O cientista político Murillo de Aragão salienta que eleições são cheias de surpresas (eu diria que são a versão revista e atualizada da Caixa de Pandora, mas quem sou eu?). Considerando que faltam três meses para o pleito, duas questões devem ser postas. A primeira é se há tempo para mudanças — e três meses é uma eternidade em um processo eleitoral. A segunda é sobre o que pode mudar as tendências hoje verificadas.
Em 2018, a escolha de Bolsonaro foi mais uma aposta afirmativa na renovação do que na rejeição específica ao universo “lulopetista” (concordo apenas parcialmente com essa assertiva); hoje, a pauta eleitoral se sustenta na rejeição que ambos os candidatos despertam no eleitorado (concordo em gênero, número e grau). Agora, uma rejeição elevada combinada com três meses de campanha pode abrir brechas para alterações.
Observação: Bolsonaro perde parte do seu eleitorado de 2018 para Lula, mas o antipetismo continua relevante para manter a competitividade do sultão do Bolsonaristão. Ambos são uma espécie de nêmesis um do outro, e uma eleição eivada de rejeição acaba gerando uma adesão não engajada ao escolhido e dando margem à possibilidade de transformar a polarização de hoje na incerteza de amanhã.
Para reforçar um quadro de potencial mudança, os "queridinhos do eleitorado" não perdem uma oportunidade sequer de praticar o “sincericídio” — que, em doses significativas, pode ser mortal. Lula flerta com o perigo ao mencionar a sua intervenção em favor de seqüestradores e assusta ao se posicionar pela regulamentação da mídia e pela revogação de reformas. Bolsonaro dá opiniões sem avaliar seus impactos e não cansa de desagradar ao eleitor de centro, além de gastar mais tempo atacando inimigos incompreensíveis para boa parte do eleitorado, como o TSE, o STF e a Petrobras, do que divulgando suas realizações (pausa para as gargalhadas).

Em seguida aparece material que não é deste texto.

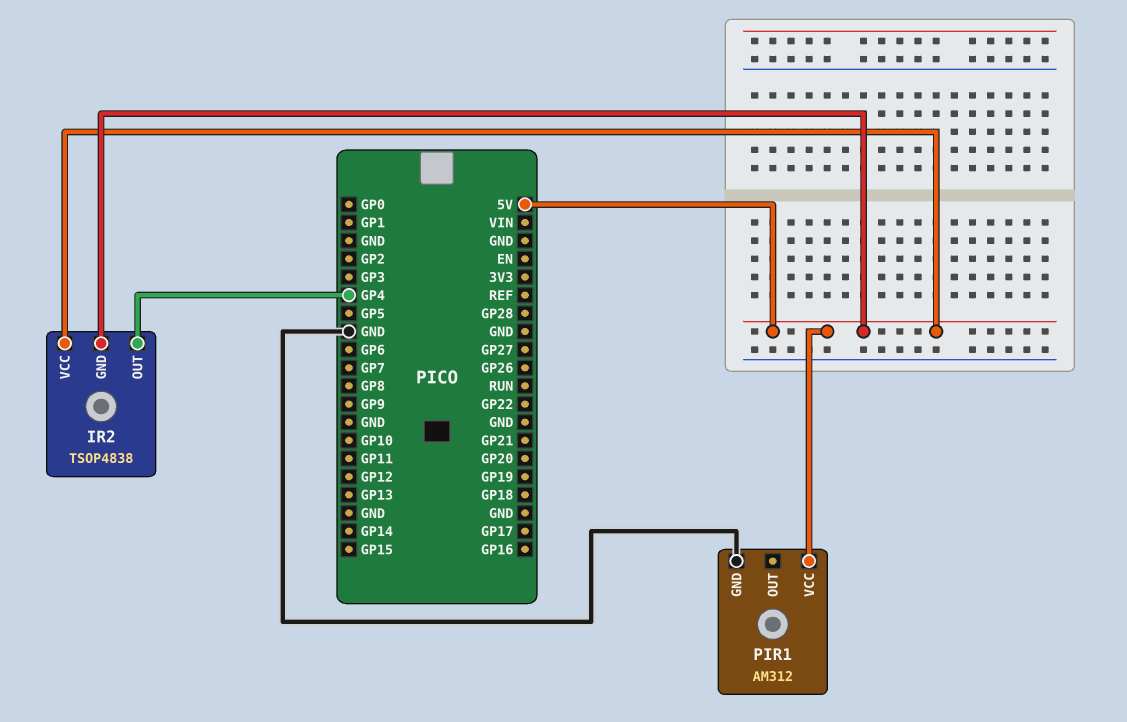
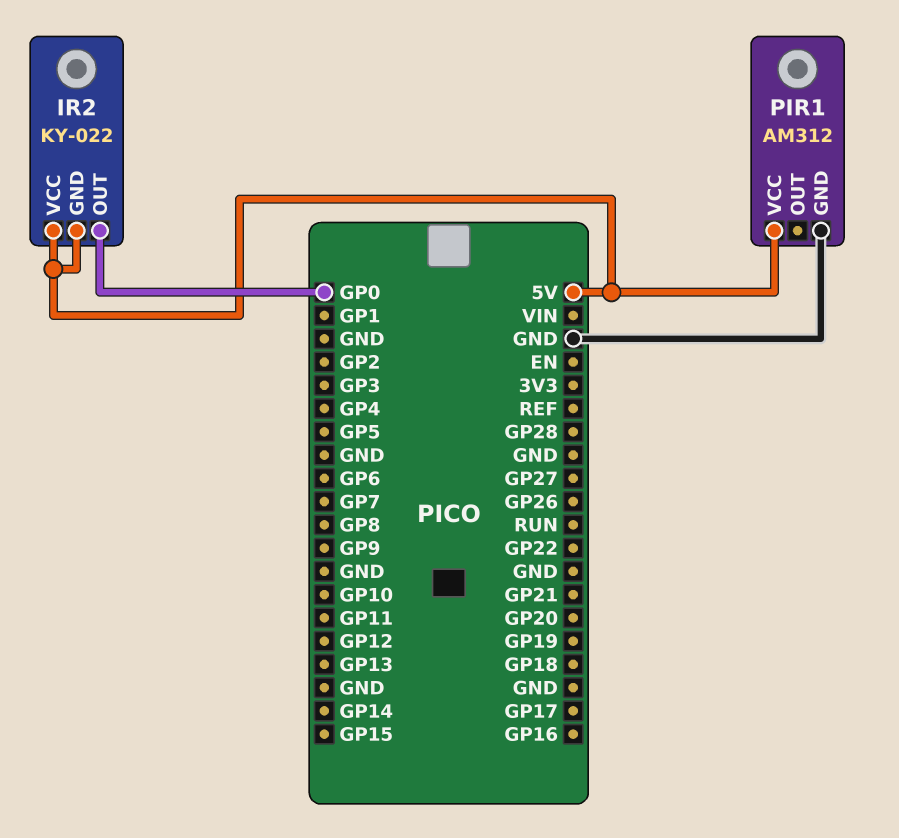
IR2: TSOP4838 -> KY-022
IR2 pin OUT: GP4 -> GP0

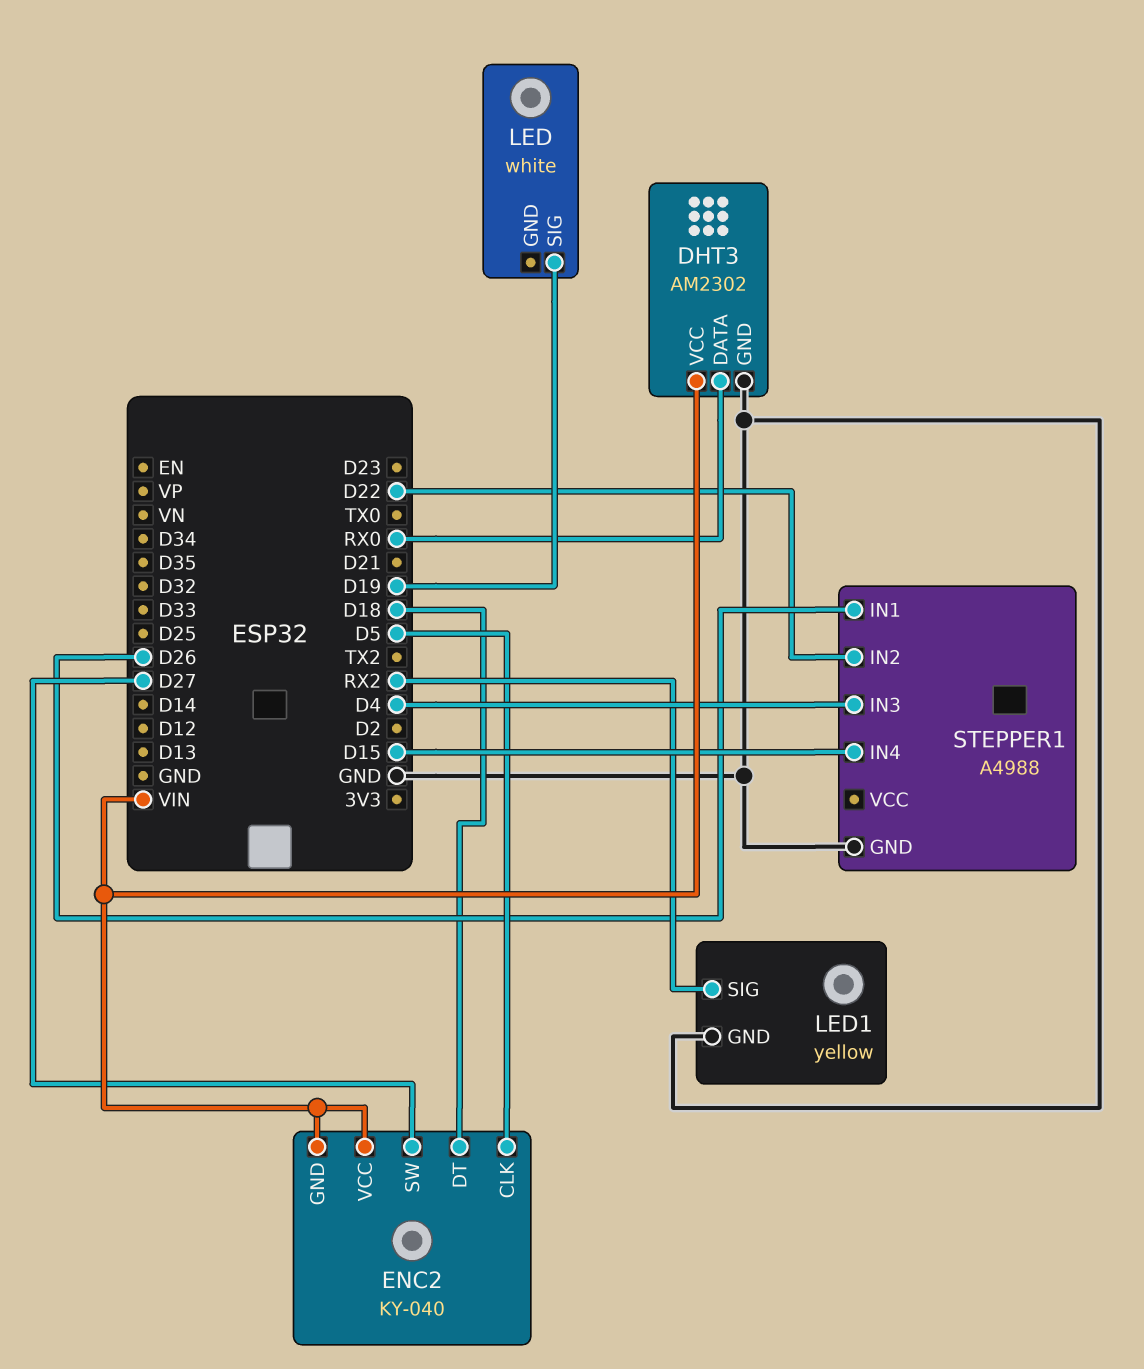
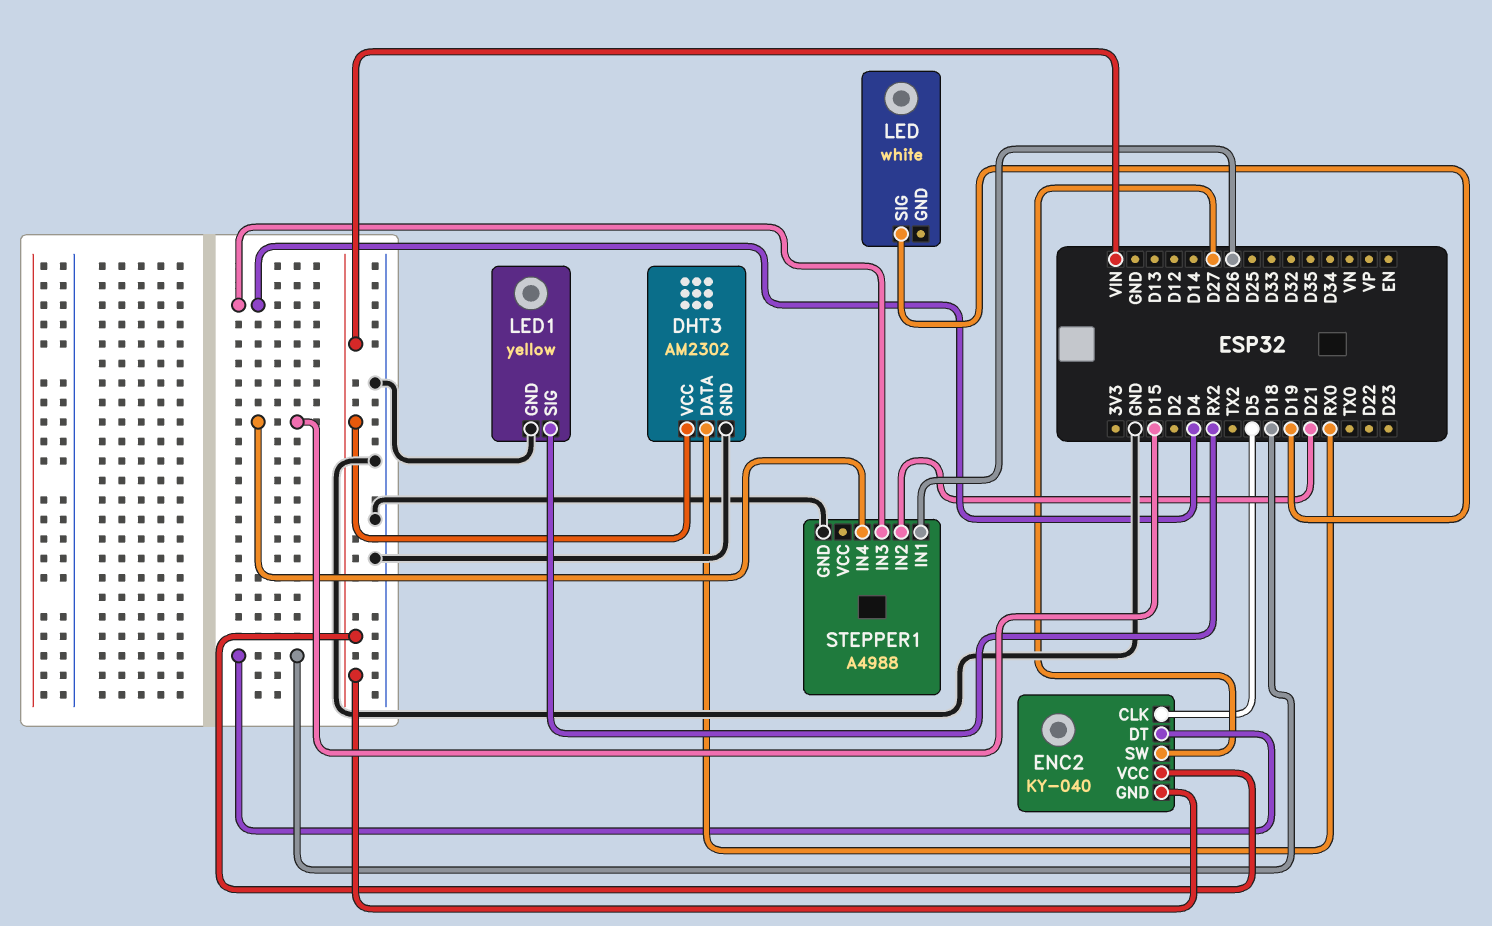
STEPPER1 pin IN2: D22 -> D21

Nhô Ruim e Nhô Pior travam uma batalha entre o sujo e o mal lavado, como numa disputa para ver quem mente mais e melhor. Nenhum dos dois parece preocupado com os próprios erros. O favoritismo do petralha é inconteste, mas a resiliência de sua candidatura será posta à prova nos próximos três meses, quando os ataques ao passado do PT forem explorados. Já o Messias que não miracula precisa reconquistar votos que se perderam ao longo de sua gestão, e medidas eleitoreiras, como aumentar o Auxílio Brasil e dar subsídio aos combustíveis, podem ajudá-lo, mas não bastarão se não houver uma mudança de postura (como o escorpião da fábula, sua alteza irreal não é capaz de ir contra sua própria natureza).
Há tempo para mudanças (e a esperança é a última que morre). A resposta sobre o que afetaria a polarização está no fato de a agenda predominante ser a da rejeição, os ponteiros estarem excessivamente expostos a polêmicas e haver eleitores que podem trocar de opinião. Por fim, existe o acaso. E a corrida eleitoral mal está começando.